La Thatcher se ató a un dogma simple, el del máximo mercado y el mínimo Estado, y por eso se vinculó con Ronald Reagan, el gran jefe del populismo neoconservador, que fue decisivo para que el mundo viera la implosión de la vieja tiranía soviética. Con Reagan, creyeron en la capacidad creadora de la libertad de cada persona, aunque para hacerlo no recordaran lo suficiente la necesaria dignidad de todos y cada uno. Esa falencia más tarde provocó tensiones que se están pagando hoy, porque muchos poderosos abusaron de su poder desregulado, sin límites. Es demasiado primitiva y equivocada la idea de que lo único que importa son las ganancias corporativas, que fue en lo que terminó el llamado “neoliberalismo”. El liberalismo sin neo es más abarcativo de la condición humana, como lo es el realismo conservador basado en el respeto de lo espiritual que hermana a todos.
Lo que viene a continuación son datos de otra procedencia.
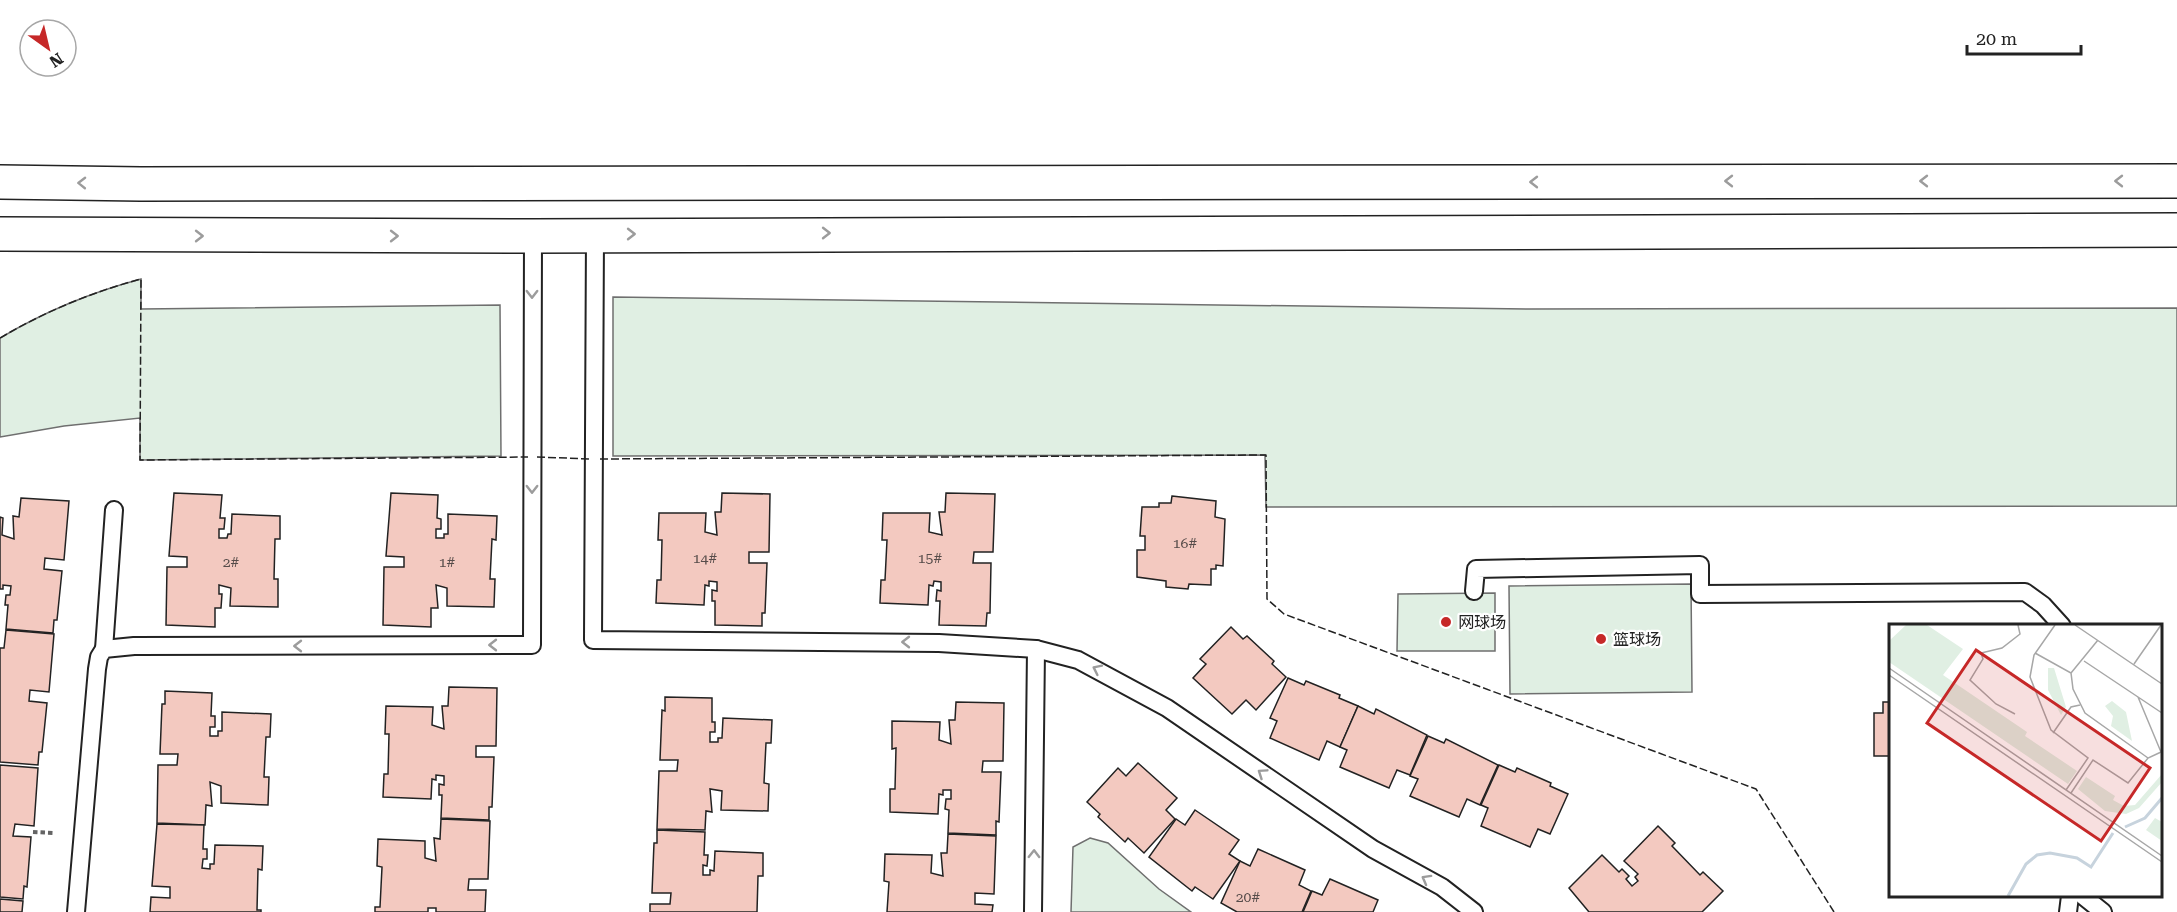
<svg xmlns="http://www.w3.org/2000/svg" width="2177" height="912" viewBox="0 0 2177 912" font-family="'Roboto Serif','Noto Sans SC',serif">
	<rect width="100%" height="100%" fill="#fff"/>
	<g fill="#e0efe3" stroke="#6f6f6f" stroke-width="1.5">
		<path d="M141 279V309L500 305 501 456 140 460V418L64 426 0 437V338C44 312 92 292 141 279Z"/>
		<path d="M613 297 1529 309 2177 308V506L1266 507 1265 455 613 456Z"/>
		<path d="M1691 584 1692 692 1510 694 1509 586Z"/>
		<path d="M1495 593V651H1397L1398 594Z"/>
		<path d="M1090 838 1108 843 1159 889 1191 912H1071L1073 847Z"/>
	</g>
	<g fill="#f3c9c0" stroke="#222" stroke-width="1.5">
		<path d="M174 493 222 495 220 518H225L224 529H219V538H227L228 534H231L232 514 280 516V539H275L274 579H278V607L230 606 231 588 219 585V594H222L221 608H215V627L166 625 167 567H187V557L169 556Z"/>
		<path d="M391 493 438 495 437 518 441 519V529H436V538H444V534H448V514L497 516 496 540 492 539 490 579H495L494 607 447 606V588L436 585 438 608H431V627L383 625 384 567H404V557L386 556Z"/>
		<path d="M722 493 770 494 769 552H749V563H767L765 613H762V626L715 625V601H712V590L717 591V582L709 581V586L705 585 704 605 656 603 657 580H661L662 540H658L659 513H706L705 532 717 535 715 512H721Z"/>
		<path d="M946 493 995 494 993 552H974L973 563H991L990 613H987L986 626 939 625 940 601H936L937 590 941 591V582L934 581 933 586 929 585 928 605 880 603 881 580H885L887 540H882L883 513H930L929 532 942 535 939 512H945Z"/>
		<path d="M1172 496 1216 501 1215 517 1225 519 1223 566 1216 565V569H1211V585L1189 584 1188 589 1166 587V581L1137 577V550H1145V536H1140L1142 507H1159V503H1171Z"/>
		<path d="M21 498 69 501 64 560 45 558 44 569 62 571 57 620H54L53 633 6 629 8 605H5L6 595H10L11 586 3 585V589H0V517L3 518 2 535 14 539 13 516 19 517Z"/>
		<path d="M1231 627 1243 639 1247 636 1274 661 1272 664 1286 677 1256 710 1246 700 1232 714 1193 678 1206 664 1200 659Z"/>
		<path d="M6 630 54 634 49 692 30 690 29 701 47 703 42 752H39L38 765 0 762V648H4Z"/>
		<path d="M1288 678 1304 685 1306 681 1340 695 1339 698 1358 706 1340 747 1327 741 1319 760 1270 738 1277 721 1270 718Z"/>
		<path d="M449 687 497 688 496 746H476V757H494L492 807H489V820L441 818 442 795H439V784L444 785V776L436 775V780L432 779 431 799 383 797 384 774H388L389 734H385L386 706 433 707 432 725 444 729 442 706H448Z"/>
		<path d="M165 691 212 693 211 716H215V727H210V736H218V731H222V712L271 714 270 737H266L264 777H269L268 805 221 803V786L210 782 212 806 206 805 205 825 157 823 158 765H177L178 754H160L162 704H165Z"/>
		<path d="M665 697 712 698V722H715V732H710V742H718V738H722L723 718 772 720 771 743H766L764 783 769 784 768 811 721 810 722 791 710 789 712 812 706 811 705 830 657 829 659 771H677L678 760H660L662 710 665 711Z"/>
		<path d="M956 702 1004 703 1003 761H983L982 772H1001L999 822 996 821V835L948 833 949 810 945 809 946 799H951V790H943V795L939 794 938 814 890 812V789H895L896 748 892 749V721L940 722 939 740 951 744 949 720H955Z"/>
		<path d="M1883 702H1890V756H1874V713H1883Z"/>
		<path d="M1358 706 1374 714 1376 709 1427 735 1410 775 1397 770 1389 788 1340 767 1347 750 1340 747Z"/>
		<path d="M1428 736 1444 743 1446 739 1498 765 1480 805 1467 799 1459 817 1410 796 1418 779 1410 776Z"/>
		<path d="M1138 763 1177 798 1166 810 1175 819 1144 853 1128 838 1125 842 1098 817 1100 814 1087 802 1118 768 1126 776Z"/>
		<path d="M0 765 38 768 34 826 15 824 13 836 31 837 27 887 24 886 23 899 0 897Z"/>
		<path d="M1499 765 1515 772 1517 768 1551 783 1550 786 1568 794 1550 834 1538 829 1530 847 1481 826 1488 808 1481 805Z"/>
		<path d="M1195 810 1239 840 1229 854 1240 861 1213 899 1195 887 1192 891 1149 857 1176 819 1185 825Z"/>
		<path d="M441 819 490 821 488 879H469L468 890H486L485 912H436V908H428V912H375V907H380L382 867 377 866 378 839 425 841V858L436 861 434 838 440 839Z"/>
		<path d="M157 824 204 825 203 849H207V859H203L202 868 210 869V864H214L215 845 263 846 262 870 258 869 257 910H261V912H150L151 897 170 898V887L152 886Z"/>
		<path d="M1658 826 1675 843 1672 846 1700 875 1703 872 1723 891 1702 912H1589L1569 888 1602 855 1619 872 1622 869 1629 876 1626 879 1632 886 1638 881 1635 877 1638 874 1624 861Z"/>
		<path d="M657 830 705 832 704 855H708L707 866 703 865V875H710V870L714 871 715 851 763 853V876H758L757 912H650V904H670L671 893H652L654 843H657Z"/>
		<path d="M948 834 996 836 994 894 975 893V904L993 905 992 912H887L889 882 884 881 885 854 932 855 931 873 943 876 941 853H947Z"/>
		<path d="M1258 849 1305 870 1299 885 1311 891 1302 912H1237L1221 903 1240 861 1250 866Z"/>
		<path d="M1330 879 1378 900 1373 912H1303L1312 891 1322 895Z"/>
		<path d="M0 899 23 901 22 912H0Z"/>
	</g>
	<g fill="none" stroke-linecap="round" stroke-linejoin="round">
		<defs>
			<g id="lane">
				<path d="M595 234 593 640 939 643 1036 649 1078 660 1167 708 1373 849 1442 887 1474 912"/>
				<path d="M1474 591 1476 569 1700 565V594L2025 592 2043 605 2062 626"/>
				<path d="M104 649 114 510"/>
				<path d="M2083 896 2103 912"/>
				<path d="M76 912 97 669 99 657 104 649 134 646 532 645 533 236"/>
				<path d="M1033 912 1036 649"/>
				<path d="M2068 912 2070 896"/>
			</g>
			<g id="highway">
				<path d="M0 182 141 184 2177 181"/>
				<path d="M0 234 533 236 2177 230"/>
			</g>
		</defs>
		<use href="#lane" stroke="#222" stroke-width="20"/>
		<use href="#highway" stroke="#222" stroke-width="36"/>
		<path stroke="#646464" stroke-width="4" stroke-dasharray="4.5 3" stroke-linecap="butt" d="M33 832 55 833"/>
		<use href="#lane" stroke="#fff" stroke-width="16"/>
		<use href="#highway" stroke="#fff" stroke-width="33"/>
		<g stroke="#222" stroke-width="1.5" stroke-dasharray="8 3" stroke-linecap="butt">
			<path d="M0 338C44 312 92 292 141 279L140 460 528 457"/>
			<path d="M537 457 591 459"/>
			<path d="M600 459 1266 455 1267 599 1284 614 1756 789 1834 912"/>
		</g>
	</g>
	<defs><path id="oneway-chevron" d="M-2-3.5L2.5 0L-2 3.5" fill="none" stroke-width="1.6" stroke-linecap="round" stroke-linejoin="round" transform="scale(1.5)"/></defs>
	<g stroke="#9c9c9c">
		<use href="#oneway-chevron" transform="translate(1729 181) rotate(180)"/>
		<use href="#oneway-chevron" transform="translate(1924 181) rotate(180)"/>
		<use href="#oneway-chevron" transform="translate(2119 181) rotate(180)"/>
		<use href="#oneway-chevron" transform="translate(1534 182) rotate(180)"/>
		<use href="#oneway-chevron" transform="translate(82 183) rotate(-179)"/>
		<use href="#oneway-chevron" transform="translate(826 233)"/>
		<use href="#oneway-chevron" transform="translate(631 234)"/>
		<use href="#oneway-chevron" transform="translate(199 236)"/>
		<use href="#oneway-chevron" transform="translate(394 236)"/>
		<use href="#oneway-chevron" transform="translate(532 294) rotate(90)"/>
		<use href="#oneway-chevron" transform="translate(532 489) rotate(90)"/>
		<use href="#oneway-chevron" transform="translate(906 642) rotate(-180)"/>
		<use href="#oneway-chevron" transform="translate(493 645) rotate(180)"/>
		<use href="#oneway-chevron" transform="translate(298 646) rotate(180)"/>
		<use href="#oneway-chevron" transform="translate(1097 669) rotate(-154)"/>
		<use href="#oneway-chevron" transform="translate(1262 773) rotate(-146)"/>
		<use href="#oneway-chevron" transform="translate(1034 854) rotate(-89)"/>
		<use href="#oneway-chevron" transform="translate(1426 879) rotate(-151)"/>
	</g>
	<g fill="#c62828" stroke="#fff" stroke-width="2">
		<circle cx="1446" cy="622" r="6"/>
		<circle cx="1601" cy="639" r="6"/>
	</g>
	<g text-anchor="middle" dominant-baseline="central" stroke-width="4.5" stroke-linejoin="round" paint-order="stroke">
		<g font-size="14" fill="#564c4a">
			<text x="1185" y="543">16#</text>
			<text x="705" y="558">14#</text>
			<text x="930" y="558">15#</text>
			<text x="231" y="562">2#</text>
			<text x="447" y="562">1#</text>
			<text x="1248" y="897">20#</text>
		</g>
		<g font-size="16" fill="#222" stroke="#fff" text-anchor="start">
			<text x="1458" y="622">网球场</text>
			<text x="1613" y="639">篮球场</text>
		</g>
	</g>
	<g transform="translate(1889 624)">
		<rect width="273" height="273" fill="#fff"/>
		<path d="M17 1H38L74 25 54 51 138 108 136 112 188 147 179 160 0 38V17ZM159 44H165L177 83 172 91 159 66ZM223 77 237 88 243 117 222 102 224 92 216 82ZM273 150V158L250 184 237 190 216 187 189 165 197 153 226 172 224 176 235 182 246 181ZM266 194 273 198V217L257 206Z" fill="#e0efe3"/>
		<path fill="none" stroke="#c7d3dd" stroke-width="3" d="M236 203 256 194 273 174M119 272 137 240 148 231 161 229 188 234 202 243 224 209"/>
		<path fill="none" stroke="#a7a7a7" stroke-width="1.5" d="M166 1 145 31 141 53 162 106 199 134 177 166M186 1 273 60M146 29 182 49 184 65 196 89 259 134M195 37 273 89M245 40 272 1M0 44 273 232M182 49 209 16M0 51 273 238M126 90 107 80 81 56 94 35 92 29 113 24 131 10 129 1M164 109 182 83 191 81M182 169 204 136 239 159 259 134 272 128 249 73"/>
		<path fill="#c62828" fill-opacity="0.15" stroke="#c62828" stroke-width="3" d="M87 26 261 144 212 217 38 99Z"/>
		<rect width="273" height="273" fill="none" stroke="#222" stroke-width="3"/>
	</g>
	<g transform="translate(48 48) rotate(146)"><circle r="28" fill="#ffffff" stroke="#a7a7a7" stroke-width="1.5"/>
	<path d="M0-4.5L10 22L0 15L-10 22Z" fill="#c62828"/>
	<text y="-9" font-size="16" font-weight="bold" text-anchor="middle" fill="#222222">N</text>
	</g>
	<path d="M1967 45v9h114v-9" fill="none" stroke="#222222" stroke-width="3"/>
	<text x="1976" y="45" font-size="18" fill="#222222" stroke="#ffffff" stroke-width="4.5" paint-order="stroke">20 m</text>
</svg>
Compartió la época histórica con Juan Pablo II, un líder de mucho mayor densidad en lo espiritual, cultural e histórico, y que también fue definitorio para salir de los totalitarismos de derecha, como el nazifascismo, o de izquierda, como el comunismo. Me parece que el papa sí dejó un camino más sólido para el futuro, más centrista, respetando la iniciativa de las personas, pero en un contexto de protección de los valores del humanismo que hoy refuerza su sucesor.
Tal vez Thatcher inauguró el estilo de la intransigencia extrema, que después tuvo tantos seguidores aquí y en todo el mundo: la “dama de hierro”, “no se negocia”. Eso a veces es bueno en las guerras, cuando uno termina ganando, pero no en la construcción de una paz duradera, donde son mejores las armas propias de la democracia: saber que nadie es infalible, aceptar que el otro puede tener razón, buscar acuerdos en el centro, construir consensos mayoritarios. A veces hay que plantarse por grandes ideales, claro. Pero no siempre, ni por intereses mezquinos.
No nos trajo la democracia. Su último gesto, aun al borde de la senilidad, fue homenajear a Pinochet, con quien tomó el té recordando los tiempos en que trabajaron juntos para que fuera derrotado nuestro país.